Les deux procédures ont été jointes et l'affaire a été retenue à l'audience du 8 janvier 2025.
La société ENEDIS, représentée par son conseil, a sollicité la condamnation in solidum du syndic des copropriétaires de l'immeuble et de Madame [B] [D] à lui payer la somme de 6 263,30 euros au titre de sa facture du 19 octobre 2020 avec intérêts au taux légal à compter du 18 janvier 2021, date de la mise en demeure, outre 1 000 euros de dommages et intérêts pour résistance abusive, ainsi que 2 000 euros au titre des frais irrépétibles et aux dépens.
Elle fait valoir en application de l'article 1242 alinéa 1er du code civil que leur responsabilité sans faute est engagée à raison des infiltrations dues à un défaut d'étanchéité de la dalle située au-dessus du local dont ils ont conjointement la garde et qu'ils n'ont jamais contesté la matérialité des désordres et le lien de causalité avec les dommages.
Elle soutient également qu'en refusant de régler les sommes dues, ils ont fait preuve d'une particulière mauvaise foi.
Le syndicat des copropriétaires de l'immeuble, représenté par son conseil, a sollicité la condamnation de Madame [B] [D] à lui régler la facture de la société ENEDIS et le débouté des demandes formées à son encontre, subsidiairement la réduction des dommages et intérêts pour résistance abusive, et en tout état de cause la condamnation de Madame [B] [D] à lui payer la somme de 3 500 euros au titre des frais irrépétibles et aux dépens comprenant le coût de l'assignation en intervention forcée.
Il estime, au visa des articles 1241 et 1242 du code civil, que Madame [B] [D] est seule responsable des désordres occasionnés aux installation électriques, en raison d'un défaut d'entretien de sa dalle, qui était en mauvais état, ce qui a provoqué des fuites d'eau qui ont cessé depuis qu'elle a fait procéder à sa réfection.

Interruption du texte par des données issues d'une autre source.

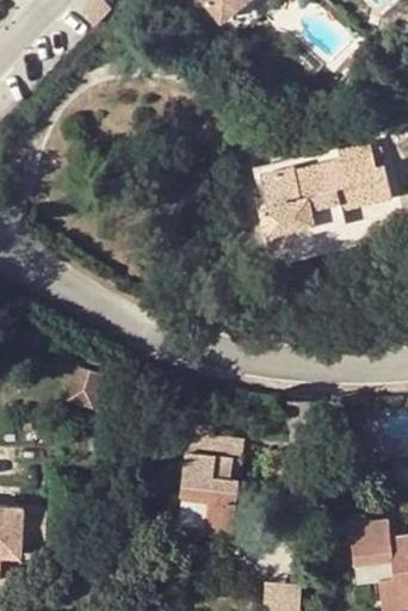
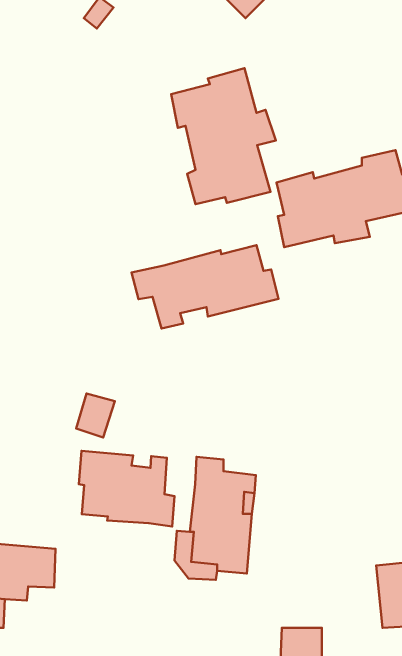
building: none -> [171,68,276,204]
building: none -> [131,245,278,328]
building: none -> [79,451,175,526]

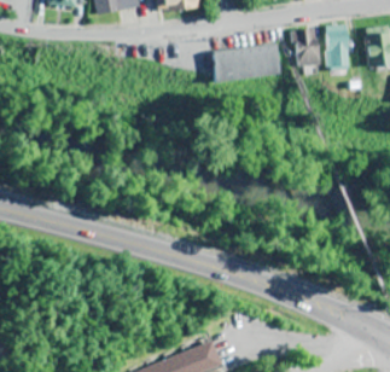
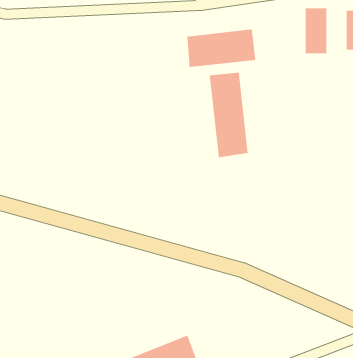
building: [295,28,318,64] -> none
building: none -> [209,72,248,158]

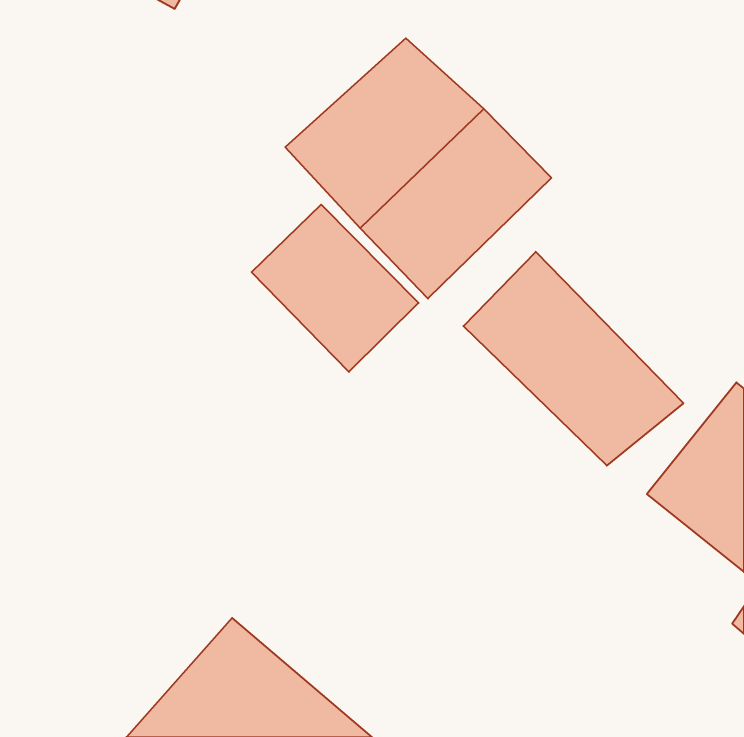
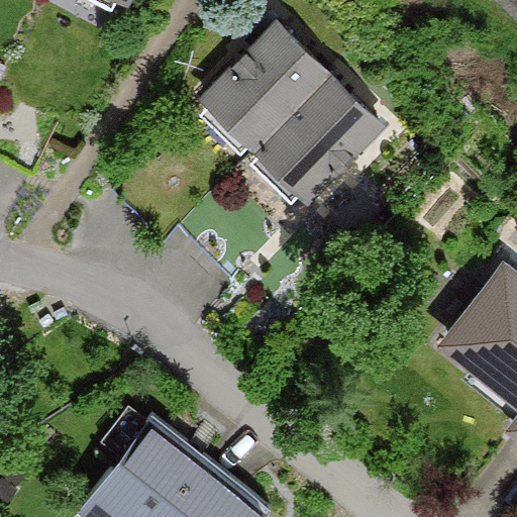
building: [252,205,419,372] -> none
building: [463,252,683,466] -> none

Il affirme en outre que la partie de la dalle lui appartenant a été refaite depuis plusieurs années et ne présente aucune fissure.

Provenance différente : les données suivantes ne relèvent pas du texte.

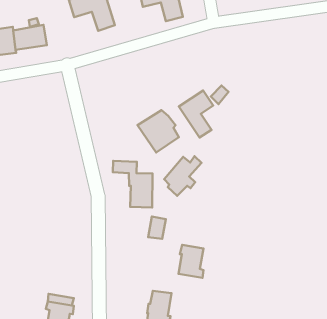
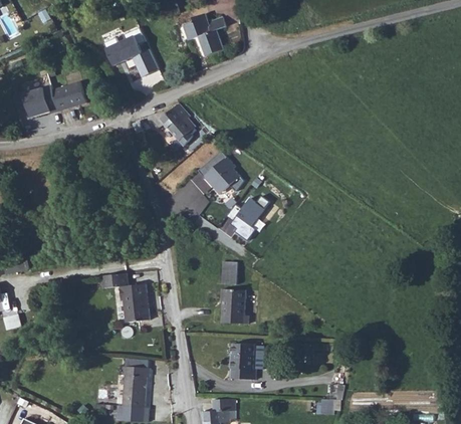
building: none -> [158,102,193,145]
building: [179,90,213,138] -> none
building: [113,161,153,208] -> [104,275,152,324]
building: [178,245,204,278] -> [220,292,247,325]

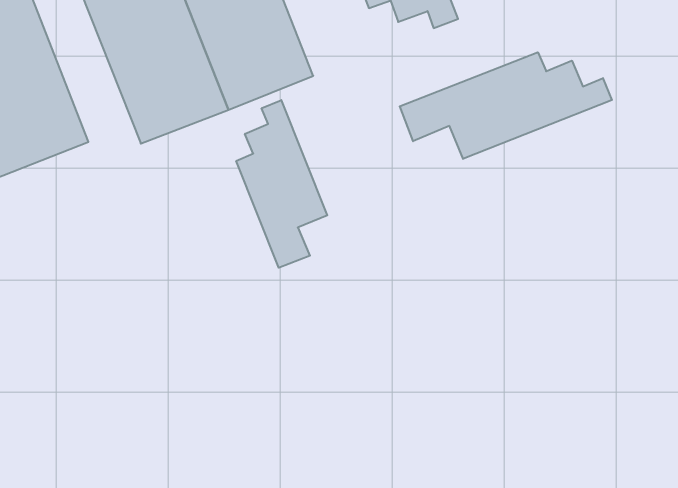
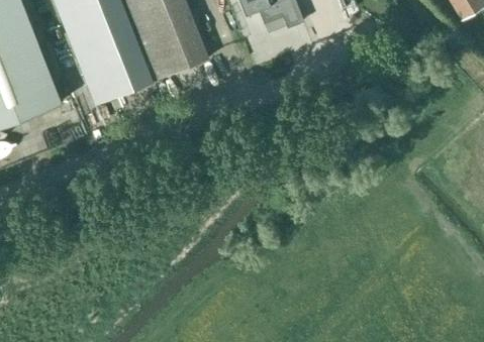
building: [400,52,612,159] -> none
building: [236,100,327,268] -> none

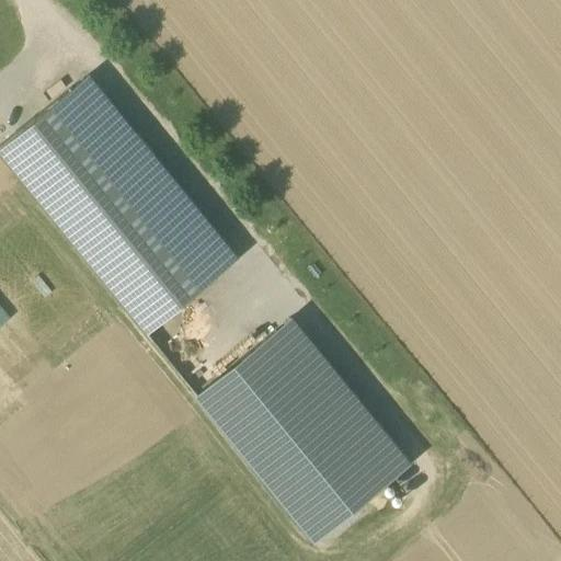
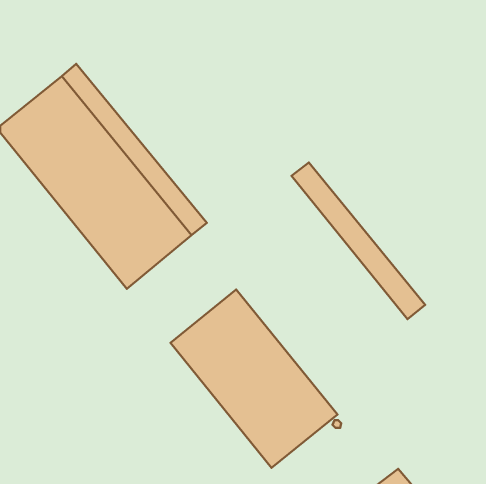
building: none -> [292,162,425,319]
building: [273,320,409,480] -> none

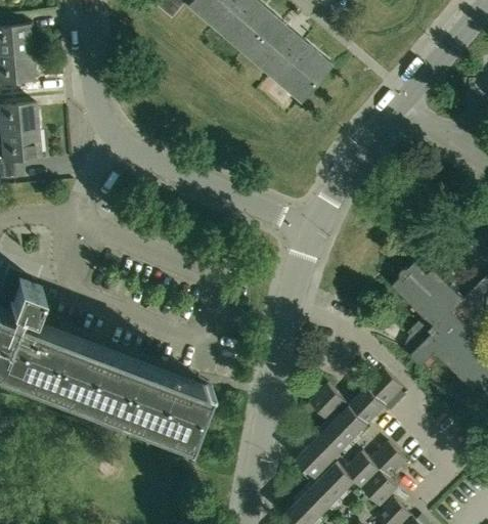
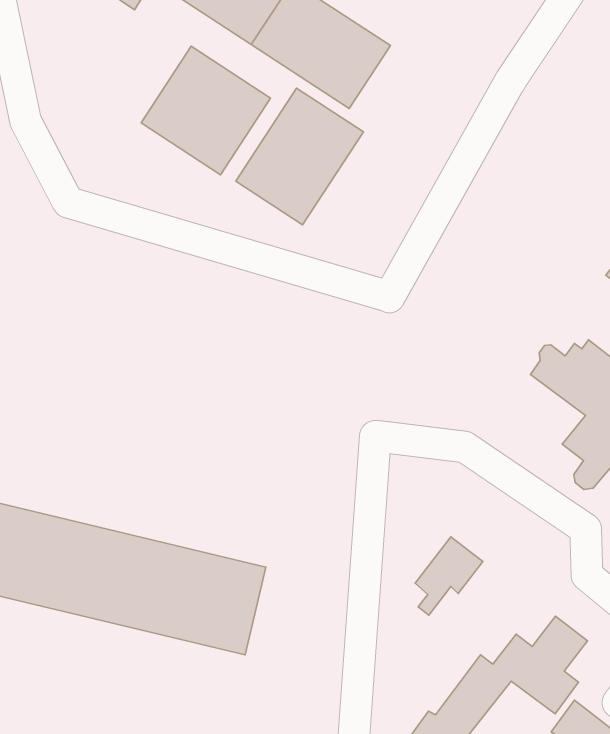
building: none -> [141,46,270,175]
building: none -> [236,88,363,225]
building: [295,370,402,477] -> none

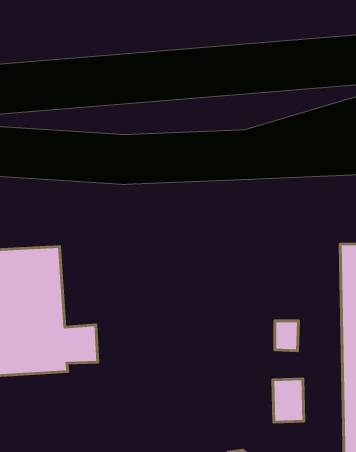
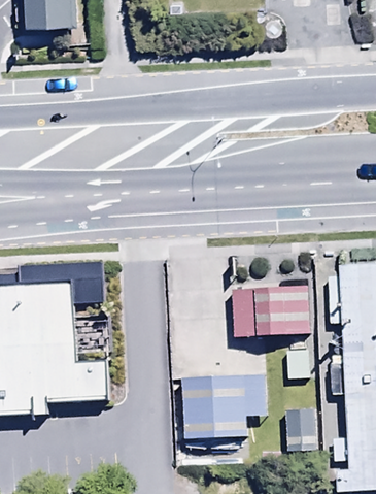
building: none -> [231,287,311,340]
building: none -> [180,376,265,440]

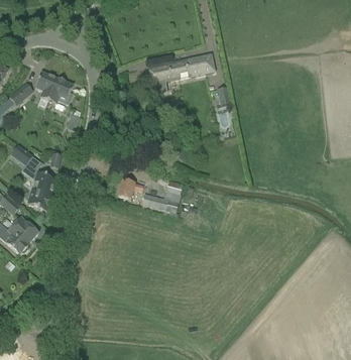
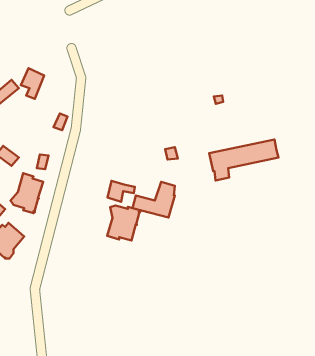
building: [148,52,215,92] -> [209,140,279,181]
building: [48,77,74,103] -> none
building: none -> [107,206,140,240]

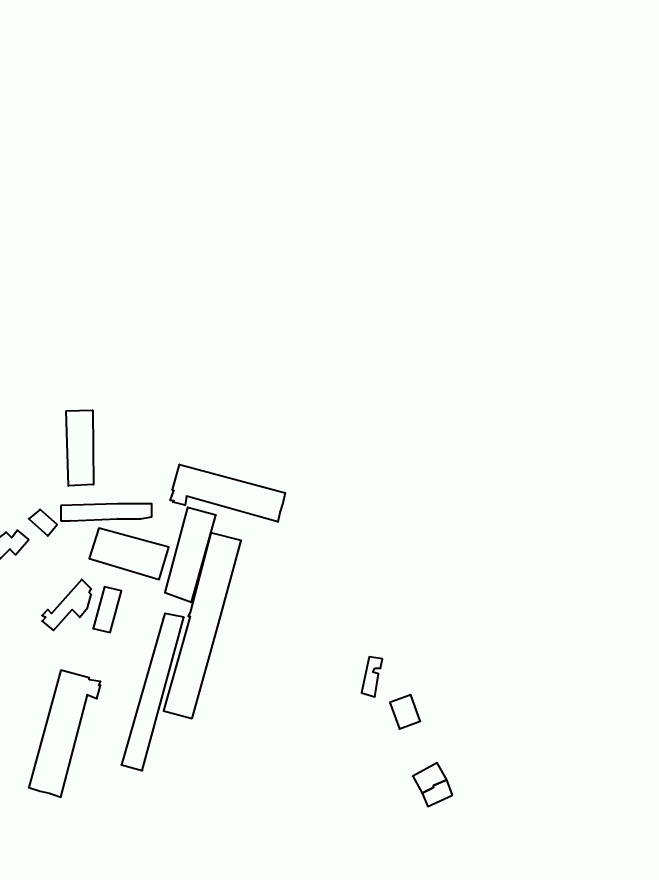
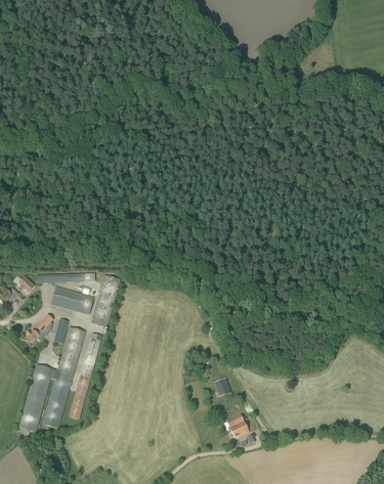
building: [66,410,94,486] -> none
building: [170,464,285,522] -> none
building: [164,533,241,718] -> [43,326,85,427]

Enfin, il considère qu'aucune résistance abusive ne peut lui être reprochée en l'absence de responsabilité dans les dégâts et souligne que les immeubles voisins profitent de son local pour abriter leur compteur sans être inquiétés à quelque titre que ce soit.
Madame [B] [D], représentée par son conseil, a sollicité le débouté des demandes formées à son encontre et la condamnation du syndicat des copropriétaires à lui payer la somme de 3 000 euros au titre des frais irrépétibles et aux dépens.

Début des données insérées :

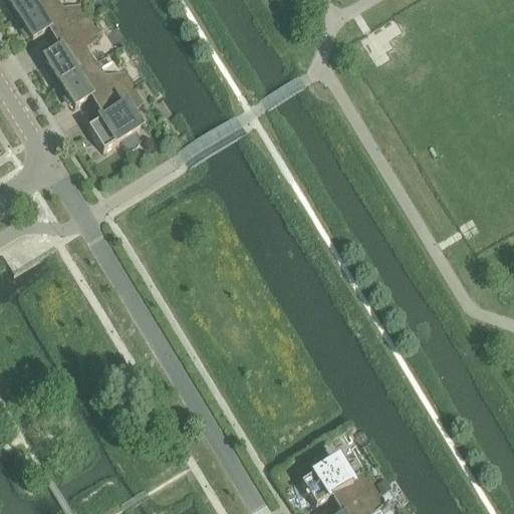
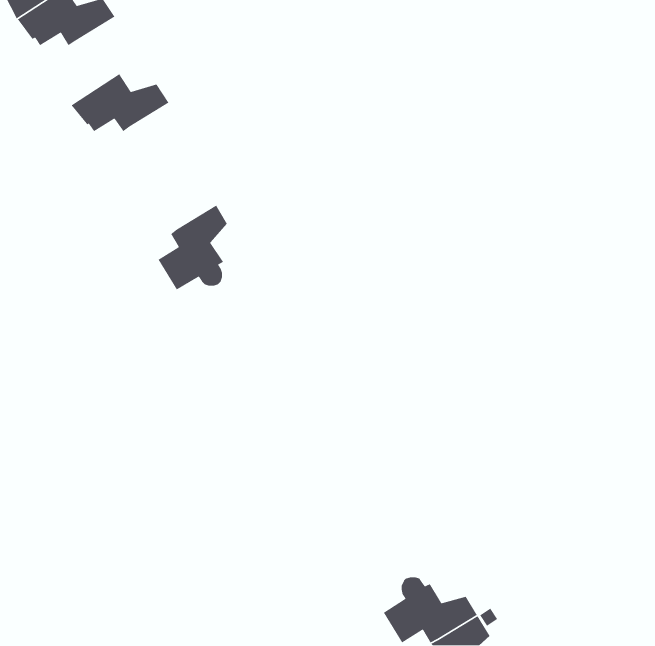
building: [44,13,99,82] -> none
building: [86,80,142,148] -> [157,204,228,290]

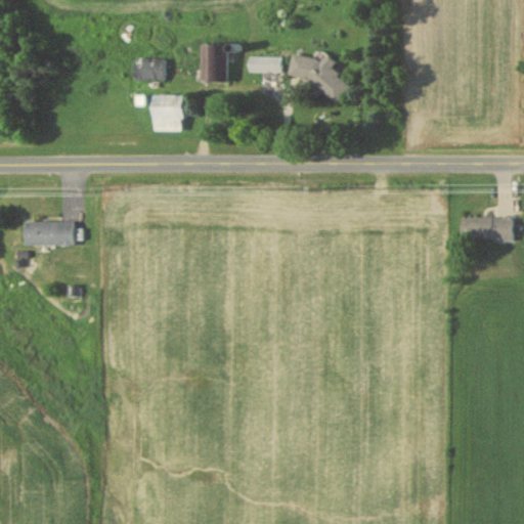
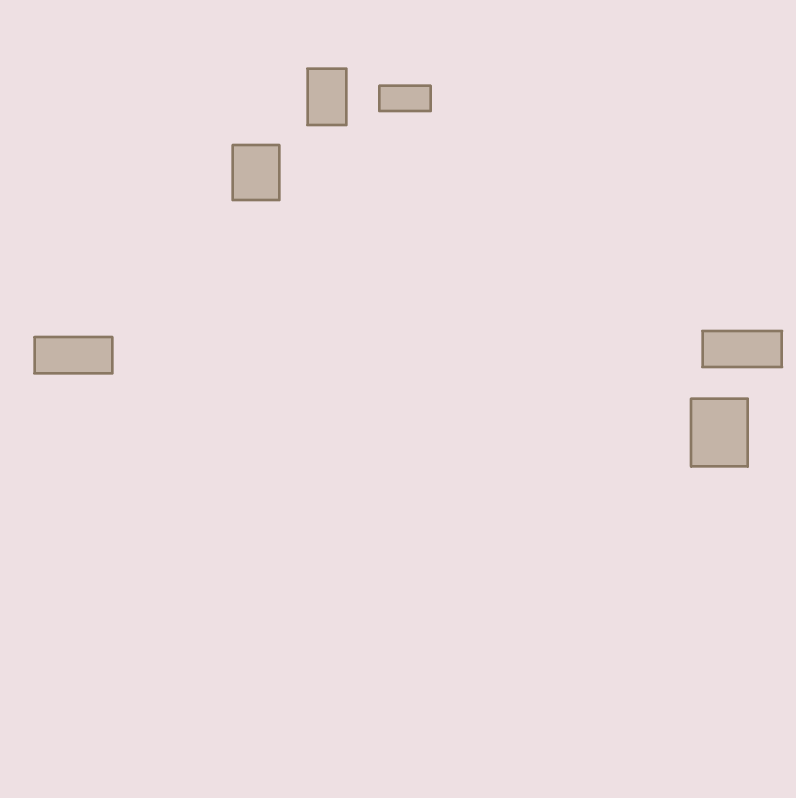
building: [288,53,347,93] -> none
building: [134,58,165,80] -> none
building: none -> [691,399,748,467]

Elle soutient, au visa des articles 9 du code de procédure civile et 1240 à 1242 du code civil qu'aucun élément ne permet de retenir sa responsabilité délictuelle ou du fait des choses et souligne notamment que la réunion d'expertise organisée à l'initiative de son assureur n'a pas permis d'établir l'origine des désordres.